L’Ethiopie étonnée de la violente menace des islamistes égyptiens

Mohamed Morsi (ici à Addis-Abeba, le 24 mai 2013) est critiqué par la position pour sa «molesse» dans le dossier du barrage du Nil bleu.
© REUTERS/Tiksa Negeri

Des partis islamistes égyptiens ont menacé l’Ethiopie de guerre lors d’une réunion, lundi 4 juin, de Mohamed Morsi, chef de l’Etat égyptien, et des partis islamistes, en raison de la construction du gigantesque barrage dénommé «Grande renaissance», sur le Nil Bleu, que l’Ethiopie s’apprête à initier. À Addis Abeba, ce mardi 5 juin, les autorités locales ne comprenaient pas pourquoi l’Egypte réagissait avec autant de virulence, arguant que le barrage n’aurait pas de conséquences pour ce pays riverain.

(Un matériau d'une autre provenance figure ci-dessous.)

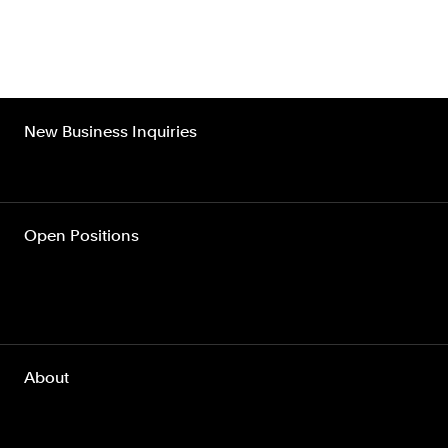
New Business Inquiries
Open Positions
About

L’Ethiopie a entamé une déviation sur le Nil Bleu, pour construire un barrage hydro-électrique qui inquiète l’Egypte, situé en aval. Le gigantesque barrage ambitionne d’être le plus puissant d’Afrique, avec une production de 6 000 mégawatts. L'Égypte, qui ne doit sa survie qu'au grand fleuve, s'inquiète de l'impact de ce projet sur ses ressources en eau.

Au cours de la réunion avec le président égyptien, les leaders islamistes radicaux ont menacé le pays voisin d’une guerre, évoquant des sabotages de l’infrastructure, des soutiens aux mouvements rebelles éthiopiens ou l’achat de missiles à longue portée.

Les autorités éthiopiennes sont restées, jusqu’à présent, prudentes après ces belliqueuses déclarations venues du Caire. Au ministère des Affaires étrangères, on se dit « étonné » des propos va-t-en guerre des chefs des partis islamistes.

« C’est une surprise mais c’est un cas à prendre au sérieux », a réagit le porte-parole Dina Mufti, contacté ce mardi au téléphone par RFI. Selon lui, l’Ethiopie n’a jamais montré aucune animosité envers l’Egypte dans ce projet. Au contraire, son pays aurait toujours parlé d’un investissement gagnant/gagnant.

Le porte-parole du ministère des Affaires étrangères de l' Éthiopie a tenu également à souligner que sa lecture des rapports d’experts - venant des trois pays principalement concernés par la construction du barrage, à savoir l'Ethiopie, l'Egypte et le Soudan - lui fait penser qu’il n’y aura pas de conséquences pour les pays en aval du Nil Bleu sur lequel le barrage « Grande renaissance » est actuellement en construction.

L’Egypte sera-t-elle pénalisée par l’infrastructure ? Il n’y a pas encore d’indications claires sur le sujet, mais l’Ethiopie répète également qu’avec ses 6000 mégawatts, le barrage permettra de fournir de l’électricité à plusieurs pays de la région.

« Manque de concertation »

L’Egypte fait une analyse différente démontrant que la lacune de ce projet est bien, depuis le début, le manque de concertation entre les pays concernés.

Jusqu’à présent, on entendait surtout les critiques de certaines ONG dénonçant les conséquences socio-environnementales des gigantesques barrages éthiopiens comme le «  Grande renaissance  » mais aussi le Gibe III, plus au sud, dans la vallée de l’Omo. Les autorités locales ne s’en souciaient guère, répondant que l’eau étant leur principale richesse, elles avaient besoin de ces sacrifices pour accélérer leur développement. En revanche, cette crise hydro-diplomatique avec l’Egypte les préoccupe davantage.